New Open SSL Vulnerability Discovered – Heartbleed Version 2
In April, the world was scrambling to change all of their online passwords after the Heartbleed vulnerability was discovered.
Now another bug has been found in Open SSL, the widely used web encryption software, which means that network eavesdroppers could remove the encryption from supposedly secure connections, and intercept sensitive data.
The flaw allows an attacker to snoop on a connection and insert a command that fools the two parties connecting that they are using a private password, when in fact they are not. The attacker can then decrypt the data that is sent between the two parties. This is known as a “man in the middle” or MITM attack.

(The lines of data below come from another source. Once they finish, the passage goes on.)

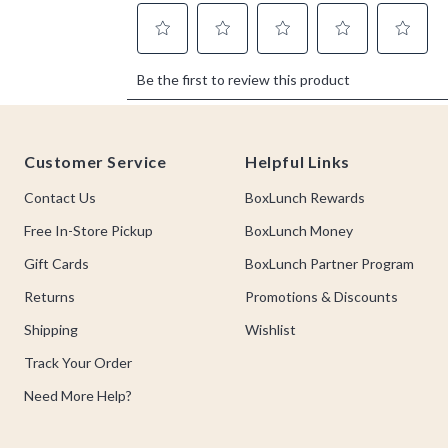
Footer
Customer Service
Helpful Links
Contact Us
BoxLunch Rewards
Free In-Store Pickup
BoxLunch Money
Gift Cards
BoxLunch Partner Program
Returns
Promotions & Discounts
Shipping
Wishlist
Track Your Order
Need More Help?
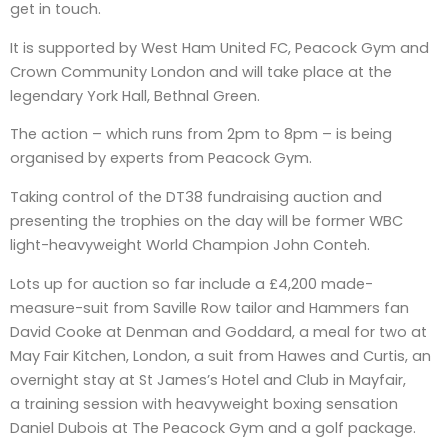
get in touch.
It is supported by West Ham United FC, Peacock Gym and
Crown Community London and will take place at the
legendary York Hall, Bethnal Green.
The action – which runs from 2pm to 8pm – is being
organised by experts from Peacock Gym.
Taking control of the DT38 fundraising auction and
presenting the trophies on the day will be former WBC
light-heavyweight World Champion John Conteh.
Lots up for auction so far include a £4,200 made-
measure-suit from Saville Row tailor and Hammers fan
David Cooke at Denman and Goddard, a meal for two at
May Fair Kitchen, London, a suit from Hawes and Curtis, an
overnight stay at St James’s Hotel and Club in Mayfair,
a training session with heavyweight boxing sensation
Daniel Dubois at The Peacock Gym and a golf package.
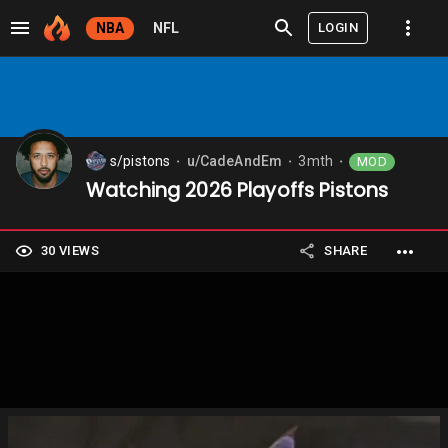
LOGIN
NBA
NFL
s/pistons
u/CadeAndEm
3mth
MOD
⬤
⬤
⬤
Watching 2026 Playoffs Pistons
30 VIEWS
SHARE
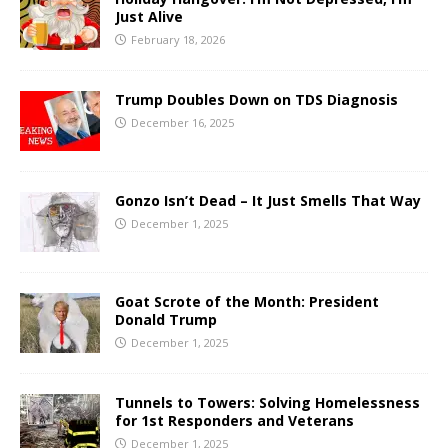
Just Alive
February 18, 2026
Trump Doubles Down on TDS Diagnosis
December 16, 2025
Gonzo Isn’t Dead – It Just Smells That Way
December 1, 2025
Goat Scrote of the Month: President
Donald Trump
December 1, 2025
Tunnels to Towers: Solving Homelessness
for 1st Responders and Veterans
December 1, 2025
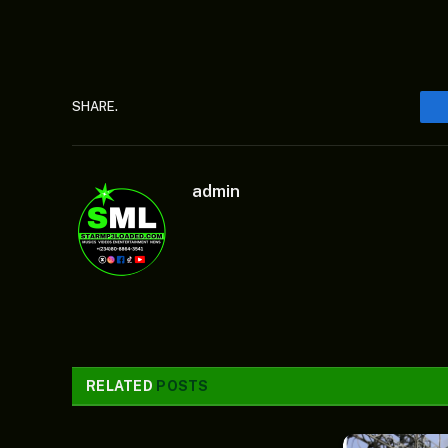
SHARE.
admin
RELATED
POSTS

The OpenSSL Foundation released a warning last night to its users, urging them to download and install a new patch that will fix the flaw in the software. Open SSL encryption is a security protocol used by a large proportion of the world’s web servers.
Differences to the Heartbleed Flaw
The heartbleed flaw allowed anyone to directly attack any server using OpenSSL. This new flaw is less serious, in the sense that an attacker would have to be positioned between the computer user and the server in order to exploit it, such as someone sharing the same public wi-fi network as you, or someone on your business’ VPN.
VPN’s are a prime target for attackers wishing to exploit this flaw, as they are used where security is a concern so therefore more likely to hold sensitive data.
The flaw is also only present when both computers communicating are running OpenSSL. A lot of internet browsers use different encryption standards to web servers, so the flaw would not affect them. However, it has been suggested that many Android web clients are using the vulnerable code.
Naturally, upon reading of a security vulnerability like this, most people will immediately think of their online banking service and worry that it may not be secure.
Most online banking services, such as those provided by Royal Bank of Scotland (RBS), Natwest, Barclays, Santander, HSBC and Lloyds, do not use Open SSL encryption for their services, so they will not be affected by this flaw. However, it is best to check with your bank to ensure that your passwords are still secure.
A deep rooted problem
It has been reported that this flaw has existed for some 16 years, since the very beginning of OpenSSL encryption. The fact that the Open SSL Foundation is a non profit organisation means that there is less emphasis on security reviews than there might otherwise be, and code reviews have been insufficient. Masashi Kikuchi, the engineer who discovered this latest flaw, suggested that experts writing and working with the code for over 16 years should have discovered the problem.
The fact that this flaw has existed for so long will only ramp up efforts from activist groups to increase online security, privacy and data protection. The ‘Reset the Net’ group is calling for a complete re-write of online security and encryption standards from all major websites, in the hope that others will follow suit, taking into account the security and privacy lessons that have been learned since the web’s inception. This movement came in the wake of the revelation by Edward Snowden that the NSA were exploiting online security flaws in order to snoop and monitor global web activity on a grand scale.